- [TUGAS LATIHAN]
• a. Ulangi kata demi kata bagian tulisan opini tentang Jokowi dari "Demikian pula komitmen" sampai "dengan pencapresan Jokowi?".
• b. Menurut tulisan opini tentang Jokowi, berapa besar utang negara yang diwariskan SBY?
• c. Lanjutkan tulisan opini tentang Jokowi mulai dari sesudah kalimat terakhirnya.

- [TEKS YANG DISEDIAKAN]
□ □ □ □

Ada Apa dengan Jokowi?
Oleh: Andi Azikin
Ketua Program Studi Ilmu Pemerintahan Pasca Sarjana Universitas Pramita Indonesia (Unpri Tangerang)
Akhir-akhir ini begitu gencarnya pemberitaan dan pengopinian “Jokowi Presidenku”. Bahkan beberapa pengamat politik mengatakan perang memang belum selesai, tetapi capres partai lain perlu ekstra luar biasa untuk mengalahkan opini Jokowi Presidenku. Padahal, Jokowi baru saja mengingkari janjinya ketika kampanye pemilu Gubernur DKI bahwa “Saya akan memimpin Jakarta 5 Tahun dan tidak menjadi kutu loncat Pilpres 2014” atau “Ga… mikir…, Ga… mikir, saya mau fokus urus Jakarta meski didukung rakyat, mau urus rusun, waduk Pluit dan semuanya.”
Tapi janji tinggal janji. Ibarat iklan rokok : “Merokok bisa membunuhmu” tetapi orang tetap asyik-asyik saja merokok. Kepopuleran Jokowi ini persis sama ketika SBY dicapreskan menjadi RI 1 tahun 2004 dan Lanjutkan… 2009 dengan harapan SBY bisa mengatasi krisis dan membawa masyarakat lebih sejahtera. Namun apa yang terjadi, SBY yang akan meninggalkan kekuasaannya memiliki prestasi Katakan Tidak Pada(hal) Korupsi dan mewariskan utang negara Rp 2.465 trilyun.
Demikian pula komitmen dan kenegarawan Jokowi perlu dipertanyakan ketika memberikan IMB pembangunan gedung Kedubes AS di Jakarta, padahal ratusan massa umat Islam telah melakukan aksi penolakan rencana pembangunan gedung Kedubes Amerika di Jakarta karena dianggap dapat mengokohkan penjajahan AS di Indonesia.
Kita tahu, gedung Kedubes AS yang baru ini merupakan gedung Kedubes AS terbesar ketiga setelah Irak dan Afganistan bahkan kalau selesai 10 lantai (luasnya sama dengan 3,6 ha) Kedubes AS tersebut dapat dipergunakan menjadi markas intelejen dan markas militer.
Pertanyaan kita adalah apa agenda Amerika, membangun kedutaannya yang terbesar ketiga setelah Irak dan Afganistan tersebut? Apa fungsi ruangan gedung berlantai 10 Kedubes AS tersebut? Rasanya mustahil membangunan sesuatu tanpa ada maksud dan fungsinya. Kemudian untuk apa semuanya itu? Adakah kaitan dengan pencapresan Jokowi?
Apakah ada juga keterkaitan Jokowi “memakai” atau “dipakai” konsultan politik terkemuka dari Amerika Stanley Greenberg dan jaringan bisnis James Riady di balik pencapresan Jokowi? Greenberg adalah seorang Zionis Yahudi “partner sekaligus konsultan politik Jokowi”.

□ □ □ □

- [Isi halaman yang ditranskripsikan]

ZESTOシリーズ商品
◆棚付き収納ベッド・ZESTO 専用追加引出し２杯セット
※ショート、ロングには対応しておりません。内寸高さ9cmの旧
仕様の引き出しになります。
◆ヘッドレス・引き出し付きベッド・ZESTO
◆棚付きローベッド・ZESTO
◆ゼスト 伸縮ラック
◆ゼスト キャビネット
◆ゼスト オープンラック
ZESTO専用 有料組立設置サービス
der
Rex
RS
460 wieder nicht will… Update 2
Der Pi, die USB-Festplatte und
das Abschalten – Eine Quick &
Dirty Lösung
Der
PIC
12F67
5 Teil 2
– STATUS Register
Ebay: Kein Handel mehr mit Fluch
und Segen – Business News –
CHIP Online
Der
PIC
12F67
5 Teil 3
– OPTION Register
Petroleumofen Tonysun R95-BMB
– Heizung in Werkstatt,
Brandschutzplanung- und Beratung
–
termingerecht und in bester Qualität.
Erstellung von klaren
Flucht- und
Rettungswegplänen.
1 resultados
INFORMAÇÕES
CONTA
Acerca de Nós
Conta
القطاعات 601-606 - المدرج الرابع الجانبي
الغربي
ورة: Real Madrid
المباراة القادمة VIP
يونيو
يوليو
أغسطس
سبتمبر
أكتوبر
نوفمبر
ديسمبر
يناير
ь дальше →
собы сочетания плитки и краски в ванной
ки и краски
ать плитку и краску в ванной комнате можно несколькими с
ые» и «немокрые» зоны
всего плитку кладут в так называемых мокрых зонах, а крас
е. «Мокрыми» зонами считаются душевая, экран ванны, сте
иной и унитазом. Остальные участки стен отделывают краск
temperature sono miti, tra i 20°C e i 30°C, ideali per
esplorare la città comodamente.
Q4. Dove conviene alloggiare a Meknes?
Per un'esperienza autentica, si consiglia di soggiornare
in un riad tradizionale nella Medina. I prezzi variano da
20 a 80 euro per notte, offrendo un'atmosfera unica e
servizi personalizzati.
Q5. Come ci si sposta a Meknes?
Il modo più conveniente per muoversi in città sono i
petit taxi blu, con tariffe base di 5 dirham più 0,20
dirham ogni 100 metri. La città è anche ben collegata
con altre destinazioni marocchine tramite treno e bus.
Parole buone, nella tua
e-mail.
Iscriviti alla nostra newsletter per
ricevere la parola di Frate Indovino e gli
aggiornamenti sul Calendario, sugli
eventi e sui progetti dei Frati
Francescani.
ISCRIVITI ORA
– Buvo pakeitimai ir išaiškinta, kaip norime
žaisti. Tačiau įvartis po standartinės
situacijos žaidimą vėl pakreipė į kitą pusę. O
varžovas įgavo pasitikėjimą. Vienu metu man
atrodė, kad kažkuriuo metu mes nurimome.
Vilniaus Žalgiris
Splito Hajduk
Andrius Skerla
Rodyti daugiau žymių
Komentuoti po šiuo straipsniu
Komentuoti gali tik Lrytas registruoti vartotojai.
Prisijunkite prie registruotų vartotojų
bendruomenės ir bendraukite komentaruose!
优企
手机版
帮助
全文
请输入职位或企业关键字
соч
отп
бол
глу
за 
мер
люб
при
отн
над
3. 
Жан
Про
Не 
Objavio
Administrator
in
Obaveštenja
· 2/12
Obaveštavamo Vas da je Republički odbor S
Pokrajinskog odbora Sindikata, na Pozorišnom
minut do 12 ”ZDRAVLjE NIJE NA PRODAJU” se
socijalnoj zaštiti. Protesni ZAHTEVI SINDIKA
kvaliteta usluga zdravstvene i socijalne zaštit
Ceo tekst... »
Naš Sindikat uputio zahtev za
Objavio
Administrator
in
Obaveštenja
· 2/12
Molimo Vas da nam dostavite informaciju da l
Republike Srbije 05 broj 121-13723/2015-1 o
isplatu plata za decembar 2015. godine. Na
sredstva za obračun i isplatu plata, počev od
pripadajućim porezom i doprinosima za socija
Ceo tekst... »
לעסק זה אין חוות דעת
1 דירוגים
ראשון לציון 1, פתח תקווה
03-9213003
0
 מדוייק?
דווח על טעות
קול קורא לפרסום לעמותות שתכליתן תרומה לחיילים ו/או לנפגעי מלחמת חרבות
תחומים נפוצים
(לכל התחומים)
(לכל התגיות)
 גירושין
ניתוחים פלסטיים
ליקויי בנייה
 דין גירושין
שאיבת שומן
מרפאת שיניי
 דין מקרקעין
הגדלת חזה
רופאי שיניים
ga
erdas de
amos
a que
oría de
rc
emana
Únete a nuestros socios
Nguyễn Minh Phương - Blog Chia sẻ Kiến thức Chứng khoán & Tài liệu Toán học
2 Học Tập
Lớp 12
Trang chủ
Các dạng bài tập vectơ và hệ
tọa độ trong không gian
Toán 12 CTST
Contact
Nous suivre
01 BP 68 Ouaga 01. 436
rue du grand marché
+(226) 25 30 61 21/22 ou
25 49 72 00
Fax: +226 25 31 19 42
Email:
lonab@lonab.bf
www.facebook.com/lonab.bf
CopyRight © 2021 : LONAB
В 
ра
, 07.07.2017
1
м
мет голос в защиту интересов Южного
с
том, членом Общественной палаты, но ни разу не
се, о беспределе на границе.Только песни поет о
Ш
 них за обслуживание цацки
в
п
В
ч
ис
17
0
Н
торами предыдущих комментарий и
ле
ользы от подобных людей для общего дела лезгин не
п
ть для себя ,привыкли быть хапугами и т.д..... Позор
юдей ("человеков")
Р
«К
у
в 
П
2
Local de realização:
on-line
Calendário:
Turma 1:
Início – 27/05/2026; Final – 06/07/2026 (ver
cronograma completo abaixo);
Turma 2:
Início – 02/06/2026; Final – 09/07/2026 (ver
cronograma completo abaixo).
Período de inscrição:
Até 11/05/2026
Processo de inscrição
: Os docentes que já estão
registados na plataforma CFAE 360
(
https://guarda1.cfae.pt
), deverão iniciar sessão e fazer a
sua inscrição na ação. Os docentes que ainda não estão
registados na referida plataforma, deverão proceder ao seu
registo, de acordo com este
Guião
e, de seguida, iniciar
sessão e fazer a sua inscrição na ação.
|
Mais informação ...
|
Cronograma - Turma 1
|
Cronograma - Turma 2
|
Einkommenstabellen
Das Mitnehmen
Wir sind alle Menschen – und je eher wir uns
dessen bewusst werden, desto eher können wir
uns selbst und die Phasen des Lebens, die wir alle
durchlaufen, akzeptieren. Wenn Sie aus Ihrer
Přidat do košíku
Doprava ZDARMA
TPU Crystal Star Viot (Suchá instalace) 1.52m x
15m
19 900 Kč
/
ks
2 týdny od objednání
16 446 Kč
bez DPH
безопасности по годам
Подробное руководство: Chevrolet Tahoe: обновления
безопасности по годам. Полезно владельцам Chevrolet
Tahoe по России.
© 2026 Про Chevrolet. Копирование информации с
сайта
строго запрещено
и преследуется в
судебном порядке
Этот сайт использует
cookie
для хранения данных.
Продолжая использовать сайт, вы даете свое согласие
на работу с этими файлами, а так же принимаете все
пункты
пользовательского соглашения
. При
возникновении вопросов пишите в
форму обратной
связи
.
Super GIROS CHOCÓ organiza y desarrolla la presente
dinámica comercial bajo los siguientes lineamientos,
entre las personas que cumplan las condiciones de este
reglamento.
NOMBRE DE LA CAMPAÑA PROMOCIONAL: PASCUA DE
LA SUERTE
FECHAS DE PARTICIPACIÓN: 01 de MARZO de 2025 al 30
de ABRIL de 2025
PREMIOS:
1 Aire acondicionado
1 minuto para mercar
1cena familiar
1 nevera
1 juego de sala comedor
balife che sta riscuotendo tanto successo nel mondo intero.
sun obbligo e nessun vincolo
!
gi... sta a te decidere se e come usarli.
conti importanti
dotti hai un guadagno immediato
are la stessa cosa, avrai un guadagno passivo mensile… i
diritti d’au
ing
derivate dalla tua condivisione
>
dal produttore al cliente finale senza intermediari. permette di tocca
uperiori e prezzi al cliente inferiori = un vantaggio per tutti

□ □ □ □

- [JAWABAN TIAP TUGAS]
• a.
Demikian pula komitmen dan kenegarawan Jokowi perlu dipertanyakan ketika memberikan IMB pembangunan gedung Kedubes AS di Jakarta, padahal ratusan massa umat Islam telah melakukan aksi penolakan rencana pembangunan gedung Kedubes Amerika di Jakarta karena dianggap dapat mengokohkan penjajahan AS di Indonesia.
Kita tahu, gedung Kedubes AS yang baru ini merupakan gedung Kedubes AS terbesar ketiga setelah Irak dan Afganistan bahkan kalau selesai 10 lantai (luasnya sama dengan 3,6 ha) Kedubes AS tersebut dapat dipergunakan menjadi markas intelejen dan markas militer.
Pertanyaan kita adalah apa agenda Amerika, membangun kedutaannya yang terbesar ketiga setelah Irak dan Afganistan tersebut? Apa fungsi ruangan gedung berlantai 10 Kedubes AS tersebut? Rasanya mustahil membangunan sesuatu tanpa ada maksud dan fungsinya. Kemudian untuk apa semuanya itu? Adakah kaitan dengan pencapresan Jokowi?

• b. Rp 2.465 trilyun.

• c.
Sedangkan James Riady –kongklomerat Kristen pemilik group Lippo yang memiliki jaringan bisnis internasional termasuk hubungan khusus sampai sekarang dengan mantan Presiden AS Bill Clinton—bersama broker Amerika lainnya, disebut oleh orang ring satu SBY kepada saya, menyiapkan Rp 100 trilyun untuk kesuksesan “Jokowi Presidenku”.
Dengan konsultan piawai dan dana melimpah tersebut, semua bisa dibeli. Maka tidak heran kemudian para pengamat politik, pondok pesantren, intelektual, media, lembaga survei dll lebih cenderung mengopinikan Jokowi sebagai capres terbaik.
Melihat siapa di belakang kesuksesan politik Jokowi menuju RI 1 dapat diprediksi bahwa mereka melakukan pencintraan dengan biaya yang sangat mahal tersebut tidaklah dilakukan dengan gratis. Suatu kemustahilan mereka tidak memiliki agenda setelah Jokowi menjadi presiden terpilih.
Begitu bodohkah rakyat Indonesia hingga terlalu mudah percaya dengan biaya politik yang sangat mahal tanpa agenda di belakangnya? Dalam pandangan orang kapitalisme, zero same game artinya tidak ada pemberian yang gratis tanpa ada maksud tertentu.
Tentu kita memprediksi bahwa kekayaan alam Indonesia yang sangat melimpah ruah yaitu migas Indonesia kualitas terbaik di dunia, tambang mas yang dijarah Freeport adalah tambang emas terbesar di dunia dll. Akan tetap dikuasai Amerika di masa kepemimpinannya nanti. Karena ketika didesak delegasi Ormas Islam untuk tidak memberikan IMB kedubes Amerika saja, ia berdalih, “Saya orang kecil” tanda rendah diri di mata Amerika.
Dan yang tidak kalah pentingnya, di mata Amerika, Indonesia adalah negeri Muslim terbesar di dunia sehingga isu-isu toleransi dan kebebasan beragama menjadi agenda mereka supaya pembangunan gereja-gereja tidak dihalang-halangi sebagaimana kasus pembangunan gereja di Kota Bogor dan Bekasi.
Agenda lainnya adalah proyek misionaris untuk melakukan kristenisasi di Indonesia menjadi lancar dengan dukungan elite-elite boneka mereka. Lihat jejak Jokowi menjadikan bupati Solo seorang Kristen dan hal yang sama akan dilakukan pada posisi gubernur Jakarta. Bagaimana mungkin kita mempercayai bahwa tidak ada udang di balik batu dari sebuah realitas tersebut?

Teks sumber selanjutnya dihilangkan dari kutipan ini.